Photo courtesy of Shutterstock
Treatment of Legionnaires’ disease typically involves a series of antibiotics that seek out and kill the present bacteria in a person’s system. This type of treatment is generally very effective, but as discussed in previous posts on this blog, there is concern about overuse of antibiotics leading to drug-resistant bacteria. However, a new potential treatment method has emerged as a secondary effect of specific cancer drugs.
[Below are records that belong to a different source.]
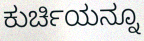
ಕುರ್ಚಿಯನ್ನೂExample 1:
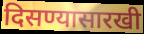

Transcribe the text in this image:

दिसण्यासारखी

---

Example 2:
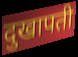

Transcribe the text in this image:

दुखापती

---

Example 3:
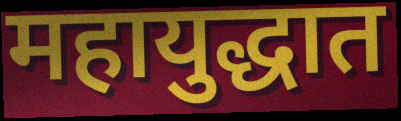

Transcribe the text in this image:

महायुद्धात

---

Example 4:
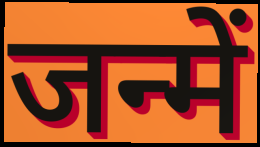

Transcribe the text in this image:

जन्में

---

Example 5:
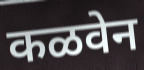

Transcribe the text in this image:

कळवेनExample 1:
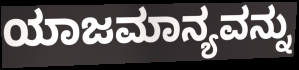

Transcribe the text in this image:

ಯಾಜಮಾನ್ಯವನ್ನು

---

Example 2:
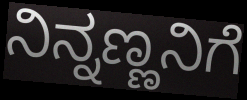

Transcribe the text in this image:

ನಿನ್ನಣ್ಣನಿಗೆ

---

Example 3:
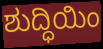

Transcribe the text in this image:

ಶುದ್ಧಿಯಿಂ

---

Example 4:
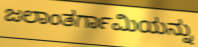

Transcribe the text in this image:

ಜಲಾಂತರ್ಗಾಮಿಯನ್ನು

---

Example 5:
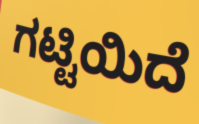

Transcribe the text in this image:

ಗಟ್ಟಿಯಿದೆ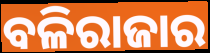
ବଳିରାଜାର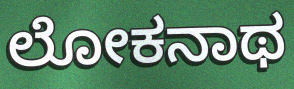
ಲೋಕನಾಥ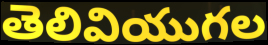
తెలివియుగల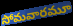
సోమవారమూ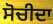
ਸੋਚੀਦਾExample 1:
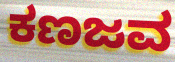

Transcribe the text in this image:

ಕಣಜವ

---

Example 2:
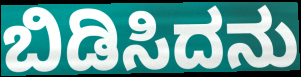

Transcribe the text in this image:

ಬಿಡಿಸಿದನು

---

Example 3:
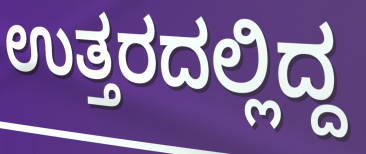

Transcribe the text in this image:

ಉತ್ತರದಲ್ಲಿದ್ದ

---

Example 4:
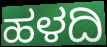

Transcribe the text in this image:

ಹಳದಿ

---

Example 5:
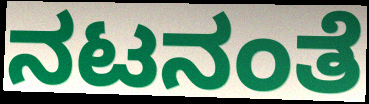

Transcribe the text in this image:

ನಟನಂತೆ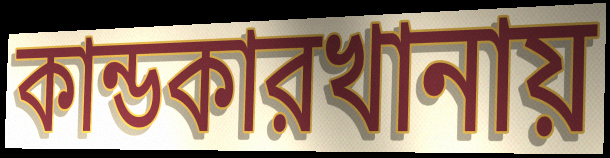
কান্ডকারখানায়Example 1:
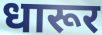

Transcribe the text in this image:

धारूर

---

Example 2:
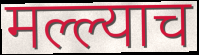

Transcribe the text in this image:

मल्ल्याच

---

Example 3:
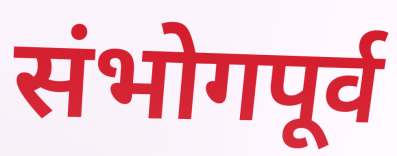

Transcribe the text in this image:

संभोगपूर्व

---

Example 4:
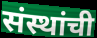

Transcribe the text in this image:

संस्थांची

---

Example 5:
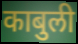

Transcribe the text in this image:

काबुलीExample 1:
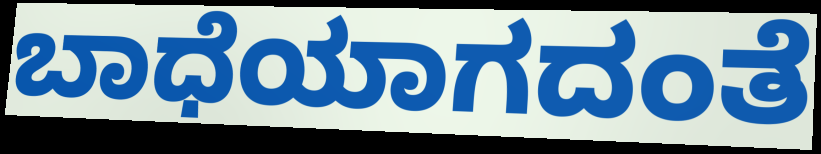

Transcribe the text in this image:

ಬಾಧೆಯಾಗದಂತೆ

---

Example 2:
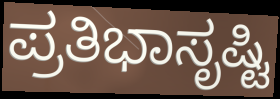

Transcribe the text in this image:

ಪ್ರತಿಭಾಸೃಷ್ಟಿ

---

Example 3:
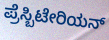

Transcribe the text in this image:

ಪ್ರೆಸ್ಬಿಟೇರಿಯನ್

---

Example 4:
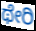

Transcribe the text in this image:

ಥೇರಿ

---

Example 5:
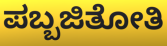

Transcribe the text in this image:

BH3-mimetic drugs target and switch-off BCL-XL proteins inside cells. This helps with cancer treatment because it prevents the cancer cells from surviving apoptosis – programmed cell death. Coincidentally, the BCL-XL protein is a very important part of the Legionella bacteria and is dubbed the “survival protein” in an article from LaboratoryNews. BCL-XL is the only protein that has the function of keeping the bacteria alive, so when it is switched off by BH3-mimetic drugs, the bacteria in the macrophages and lung epithelial cells die. Macrophages and other cells that do not contain the BCL-XL protein are not affected by the drugs, so this successfully destroys the bacteria without damaging the hosts normal cells.
Of course cancer medications should not be given to someone who is suffering only from Legionnaires’ disease, so there is some work that needs to be done to isolate the specific compounds. However, any breakthrough in the medical field (even accidental ones) are generally considered a success and can lead to the development of more effective medicine.